> _PASSAGE_
SECTION 20. DEFAULT.
In the event that Service Provider is in default under the terms of this Agreement, the
City shall not have any obligation or duty to continue compensating Service Provider for any
work performed after the date of default. Instead, the City may give notice to Service
Provider of the default and the reasons for the default. The notice shall include the
timeframe in which Service Provider may cure the default. This timeframe is presumptively
thirty (30) days, but may be extended, though not reduced, if circumstances warrant. During
the period of time that Service Provider is in default, the City shall hold all invoices and shall,
when the default is cured, proceed with payment on the invoices. In the alternative, the City
may, in its sole discretion, elect to pay some or all of the outstanding invoices during the
period of default. If Service Provider does not cure the default, the City may take necessary
steps to terminate this Agreement under Section 19 "Termination of Agreement." Any failure
on the part of the City to give notice of the Service Provider's default shall not be deemed to
result in a waiver of the City's legal rights or any rights arising out of any provision of this
Agreement.

> _SUPPLIED INFORMATION_
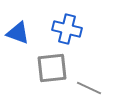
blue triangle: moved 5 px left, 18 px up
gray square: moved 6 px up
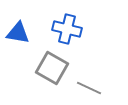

> _THE REQUEST_
In the default section, how long is the presumed timeframe for Service Provider to cure a default?

> _COMPLETED TASK_
Thirty (30) days, which may be extended but not reduced.